Councillors called a special meeting of the Health Overview and Scrutiny Panel on Wednesday, February 21, to discuss the charges that came into effect on January 22.

The decision to bring in the charges was made in April 2017, but was not publicised until January 5 this year.

Councillor Mary Clark said it was “like putting a cart before the horse”, and asked why that decision was not put into the public domain for so long.

Sally Brittain, representing Kingston Hospital, admitted there had been a mistake, saying: “The trust has been quite open and apologetic about the poor engagement and poor communication. We absolutely didn’t communicate and engage in the way we should have done.”

Director of estates at the hospital Charles Hanford said it was because it was seen purely as an “operational issue”, with Ms Brittain putting it down to “oversight”.

It is estimated the change will bring in £250,000 a year to be used to upgrade the car park and to reinvest in patient care.

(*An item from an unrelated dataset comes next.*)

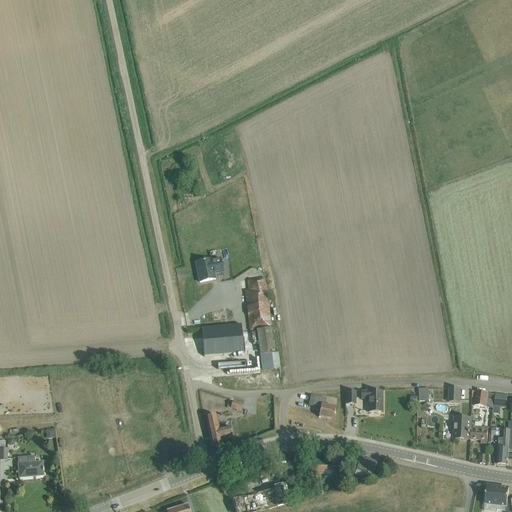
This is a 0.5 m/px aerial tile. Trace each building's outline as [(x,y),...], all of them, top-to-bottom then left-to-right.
[(211,248),(212,252),(230,246),(228,242),(211,248)] [(211,263),(196,266),(199,285),(215,282),(214,277),(222,276),(220,261),(211,263)] [(250,334),(256,332),(262,370),(280,368),(277,353),(273,353),(269,329),(263,278),(248,281),(249,291),(244,293),(250,334)] [(201,330),(203,359),(243,356),(241,327),(201,330)] [(232,370),(255,370),(255,360),(232,360),(232,370)] [(431,400),(430,387),(420,387),(421,400),(431,400)] [(449,403),(460,403),(460,390),(449,390),(449,403)] [(494,409),(494,407),(495,396),(495,395),(476,392),(474,406),(494,409)] [(347,393),(347,405),(355,405),(355,393),(347,393)] [(368,400),(369,413),(382,413),(382,393),(361,393),(361,400),(368,400)] [(494,407),(506,409),(507,397),(495,396),(494,407)] [(308,411),(309,398),(299,397),(298,410),(308,411)] [(227,408),(241,412),(243,405),(229,402),(227,408)] [(318,417),(333,421),(335,409),(324,407),(325,403),(321,403),(318,417)] [(219,430),(216,416),(206,418),(209,432),(212,448),(222,446),(221,441),(232,438),(229,428),(219,430)] [(455,419),(454,440),(470,441),(471,426),(471,421),(463,420),(460,419),(455,419)] [(471,426),(470,441),(481,441),(481,445),(487,445),(488,429),(482,428),(482,423),(475,423),(475,427),(471,426)] [(499,450),(498,465),(508,466),(510,439),(510,431),(504,431),(503,442),(499,442),(499,450)] [(17,459),(19,479),(44,477),(42,463),(31,464),(30,458),(17,459)] [(356,470),(371,475),(375,463),(360,458),(356,470)] [(314,472),(340,474),(340,462),(315,461),(314,472)] [(283,485),(232,499),(235,511),(265,511),(288,506),(283,485)] [(485,511),(484,511),(497,511),(498,511),(498,506),(507,507),(506,511),(511,511),(511,502),(511,500),(508,500),(509,489),(487,487),(485,505),(485,511)]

Councillor Paul Bedforth said: “This change has been introduced in a very, very clumsy way. The communications have been more than poor, and has lacked some real basic thought.

“However, I do believe that Blue Badge holders can make a contribution to the costs of the hospital and its car parks.”

He suggested giving badge holders time concessions, for example a third hour being free after the first two being paid, saying he wanted to find a compromise.

Since the announcement, the hospital has repeatedly stressed those needing financial support can use the Healthcare Travel Costs Scheme.

A spokeswoman for Kingston Hospital said: “The trust appreciates that car parking charges are an emotive subject, and the decision to make this change was taken after considerable discussion. The award of a Blue Badge to an applicant is based on their mobility and the challenges that they face due to this.

“More than 50 per cent of NHS Trusts in England already charge Blue Badge holders for parking. The running of car parks and managing a secure environment costs money and it is not possible to divert this from the main NHS Trust budget. There is a need to enhance and increase the disabled spaces onsite and to increase the policing of these, and these costs need to be covered.

“The Trust is currently carrying out a three-month review of the implementation of the new system and blue badge holder parking charges, and will ensure that local people and organisations are involved in this process.”